We’re taking a chapter by chapter stroll through James Davison Hunter’s To Change The World. It’s a book with a relevant message for today. It’s also far from an easy read. That’s why we’re taking it slow.
Here’s the abstract of the second essay chapter 3 “The Christian Right” from Hunter’s website:
Politically conservative Christians are animate by a mythic ideal concerned with the “right-ordering” of society. They want the world in which they live to reflect their own likeness. A legacy of a Christian origin is understood as providing a sense of ownership over America and “radical secularists” have taken this away. The effect is harming to America, and people of faith, marginalizing them in public life. Their response has been one of political engagement, often conflating Christian faith and national identity in the political imagination.
There are changes occurring among the Religious Right. However, though the tactics have expanded to include worldview and culture, the logic at work—that America has been taken over by secularists, that it is time to “take back the culture” for Christ—is identical to the longstanding approach of the Christian Right. This is because the underlying myth that defines their goals and strategy of action has not changed.
This chapter is full of an amazing number of quotes (130 footnotes in this chapter alone!), quotes from Focus on the Family, American Values, Jerry Falwell, Pat Robertson, Family Research Council, Christian Coalition, etc. As Hunter says, “the tone is as important as the content” (p. 112), so the large number of quotes is important.

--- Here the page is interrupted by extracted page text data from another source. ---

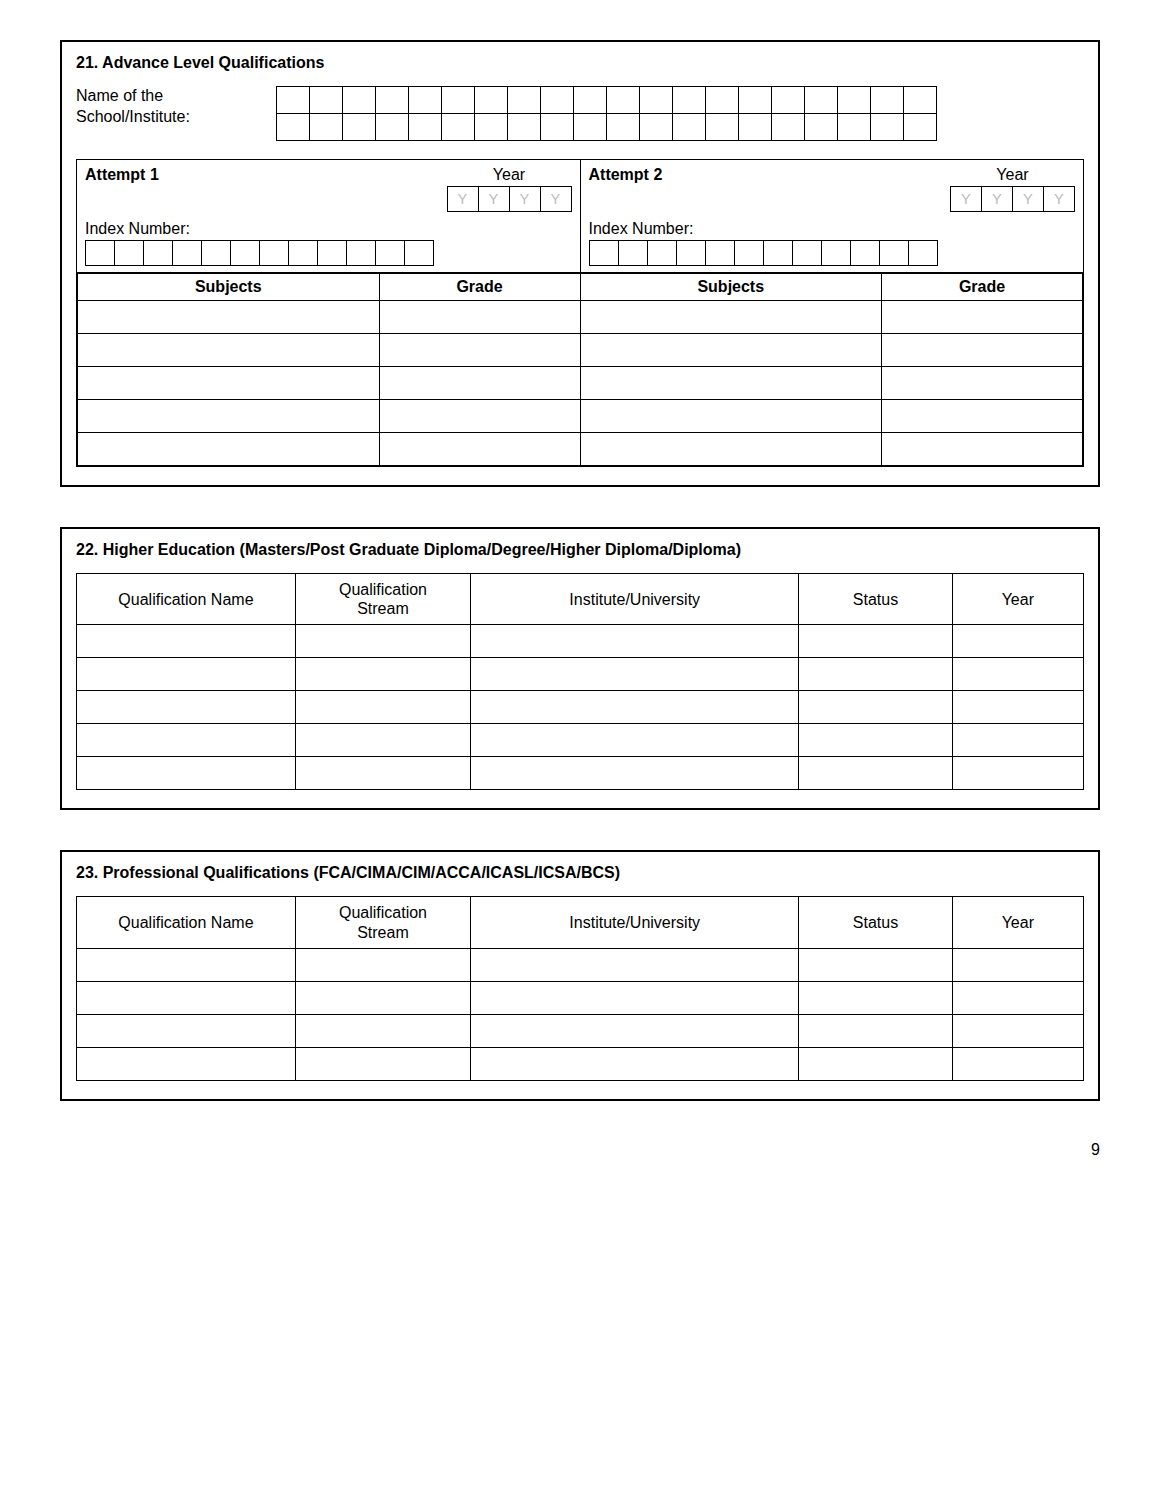21. Advance Level Qualifications
Name of the
School/Institute:
| Attempt 1 Year / Y / Y / Y / Y / Index Number: | Attempt 2 Year / Y / Y / Y / Y / Index Number: |
| / Subjects / Grade / Subjects / Grade / / --- / --- / --- / --- / |
22. Higher Education (Masters/Post Graduate Diploma/Degree/Higher Diploma/Diploma)
| Qualification Name | Qualification Stream | Institute/University | Status | Year |
| --- | --- | --- | --- | --- |
23. Professional Qualifications (FCA/CIMA/CIM/ACCA/ICASL/ICSA/BCS)
| Qualification Name | Qualification Stream | Institute/University | Status | Year |
| --- | --- | --- | --- | --- |
9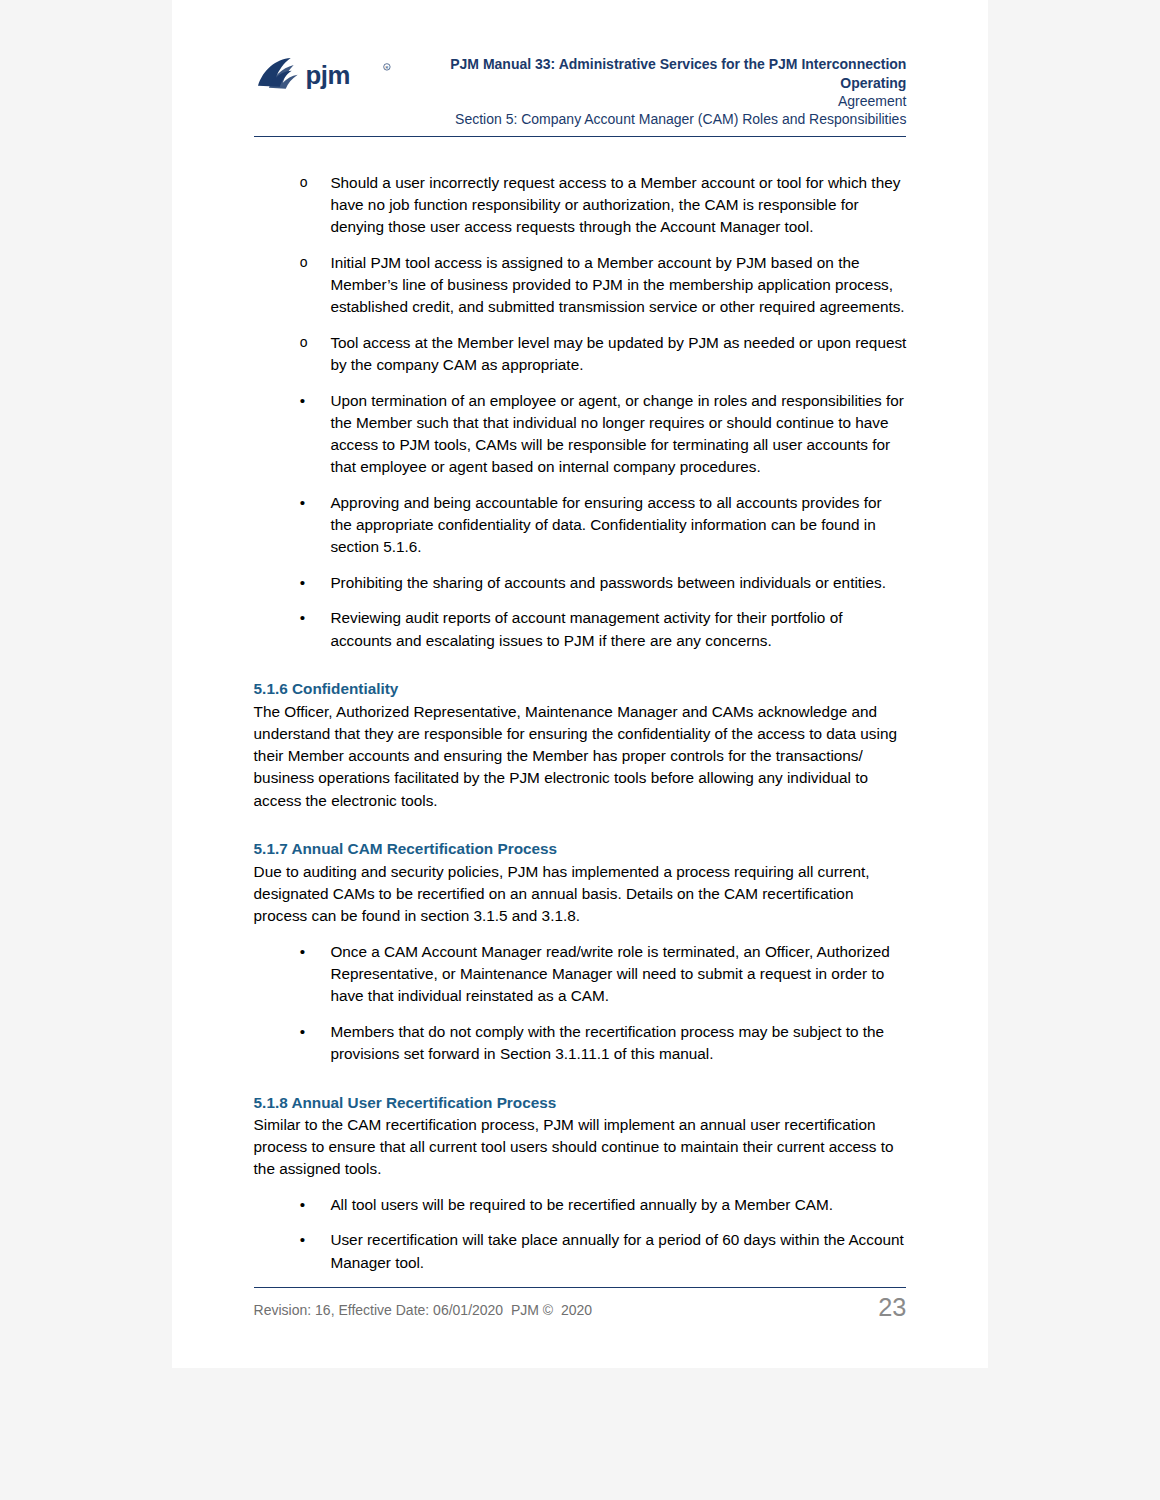pjm R
PJM Manual 33: Administrative Services for the PJM Interconnection Operating
Agreement
Section 5: Company Account Manager (CAM) Roles and Responsibilities
Should a user incorrectly request access to a Member account or tool for which they have no job function responsibility or authorization, the CAM is responsible for denying those user access requests through the Account Manager tool.
Initial PJM tool access is assigned to a Member account by PJM based on the Member’s line of business provided to PJM in the membership application process, established credit, and submitted transmission service or other required agreements.
Tool access at the Member level may be updated by PJM as needed or upon request by the company CAM as appropriate.
Upon termination of an employee or agent, or change in roles and responsibilities for the Member such that that individual no longer requires or should continue to have access to PJM tools, CAMs will be responsible for terminating all user accounts for that employee or agent based on internal company procedures.
Approving and being accountable for ensuring access to all accounts provides for the appropriate confidentiality of data. Confidentiality information can be found in section 5.1.6.
Prohibiting the sharing of accounts and passwords between individuals or entities.
Reviewing audit reports of account management activity for their portfolio of accounts and escalating issues to PJM if there are any concerns.
5.1.6 Confidentiality
The Officer, Authorized Representative, Maintenance Manager and CAMs acknowledge and understand that they are responsible for ensuring the confidentiality of the access to data using their Member accounts and ensuring the Member has proper controls for the transactions/ business operations facilitated by the PJM electronic tools before allowing any individual to access the electronic tools.
5.1.7 Annual CAM Recertification Process
Due to auditing and security policies, PJM has implemented a process requiring all current, designated CAMs to be recertified on an annual basis. Details on the CAM recertification process can be found in section 3.1.5 and 3.1.8.
Once a CAM Account Manager read/write role is terminated, an Officer, Authorized Representative, or Maintenance Manager will need to submit a request in order to have that individual reinstated as a CAM.
Members that do not comply with the recertification process may be subject to the provisions set forward in Section 3.1.11.1 of this manual.
5.1.8 Annual User Recertification Process
Similar to the CAM recertification process, PJM will implement an annual user recertification process to ensure that all current tool users should continue to maintain their current access to the assigned tools.
All tool users will be required to be recertified annually by a Member CAM.
User recertification will take place annually for a period of 60 days within the Account Manager tool.
Revision: 16, Effective Date: 06/01/2020 PJM © 2020
23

In the quotes we can clearly see the two elements mentioned in the last chapter, the quest for power and the sense of ressentiment. He outlines the Christian Right’s interpretation of history, their fear and anger at “what they’ve done to us,” and how these feelings motivate them to action. There is a two-pronged call: prayer and action, and action invariably refers to political activity.
The Conservative Right places a great amount of hope in politics, expressing a clear desire for dominance, a controlling influence over the government. The logic is simple: America has been taken over by secularists and the main duty of Christians is to acquire and use political power to revert the situation.